On Sunday afternoon the control team for the Large Hadron Collider (LHC) brought protons into collision with lead ions for the LHC's first physics beams of 2013. The collisions were the first in a lead-proton run that is set to continue until February, when the LHC begins its two-year shutdown.
The LHC experiments ALICE, ATLAS, CMS and LHCb are all still taking data. ALICE is specialized in scrutinizing heavy-ion collisions to investigate the properties of the elusive quark-gluon plasma, the primordial state of matter that existed in the first moments after the big bang, just before the phase transition to matter made of nucleons (protons and neutrons).

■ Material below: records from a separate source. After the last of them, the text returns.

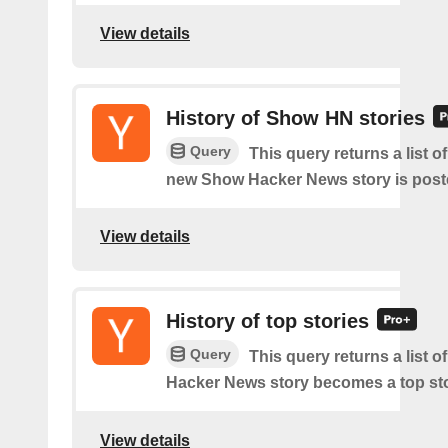
View details
History of Show HN stories
Query
This query returns a list o
new Show Hacker News story is post
View details
History of top stories
Query
This query returns a list o
Hacker News story becomes a top sto
View details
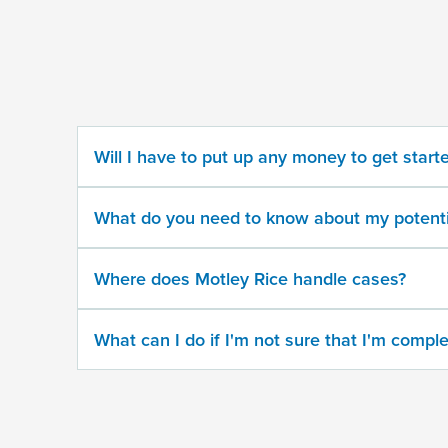
some
information
about
your
potential
case
Will I have to put up any money to get start
500
character
What do you need to know about my potenti
limit
Where does Motley Rice handle cases?
What can I do if I'm not sure that I'm comple
By
submitting
this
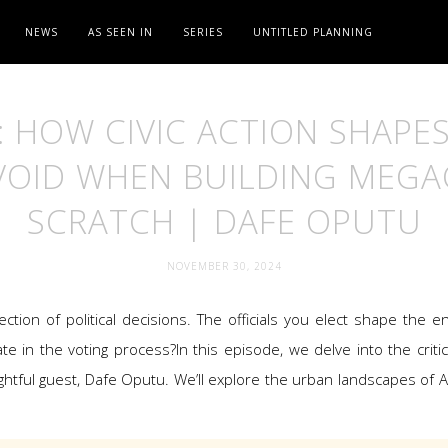
NEWS
AS SEEN IN
SERIES
UNTITLED PLANNING
: HOW CIVIC ACTION SHAPES
OID WHEN BUILDING MEGA
SCRATCH | DAFE OPUTU
NOVEMBER 30, 2024
lection of political decisions. The officials you elect shape the
te in the voting process?In this episode, we delve into the critica
htful guest, Dafe Oputu. We’ll explore the urban landscapes of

The LHC usually collides protons or lead ions. To study quark-gluon plasma, physicists need to create the high-temperature matter that is formed in the collisions of heavy ions. In lead-lead collisions ALICE physicists can deduce some properties of the plasma - from its effect on particles moving through it, for instance. But they also need to distinguish effects caused by the hot plasma from effects caused by the cold nuclear matter that makes up lead nuclei.
In the current run, the LHC is colliding protons with lead ions, which are made of 208 nucleons. Comparing the results of lead-proton collisions to those of lead-lead collisions will help ALICE physicists to decouple the effects of the plasma from effects that stem from having lead ions in the initial state.
"The lead-proton run will help us to understand the complexity of the lead-lead interaction at many levels," says ALICE physicist Despina Hatzifotiadou. "There is somehow a missing link in the game: We know that the configurations of the quarks and gluons that make up the protons and neutrons of the incoming lead nucleus can be somewhat different from the configurations of the quarks and gluons of the incoming protons. We want to measure if part of the effects we find when comparing lead-lead and proton-proton collisions is due to this configuration difference rather than the formation of the plasma. Proton-lead collisions, where we do not expect formation of quark-gluon plasma but we do have an incoming lead nucleus, are an ideal tool for this study."
Hatzifotiadou says the data from the lead-proton collisions will represent an ultimate benchmark to fully understand results from lead-lead collisions. "It will allow physicists to decouple the cold nuclear matter effects and thus will shed light on our study of the quark-gluon plasma," she says.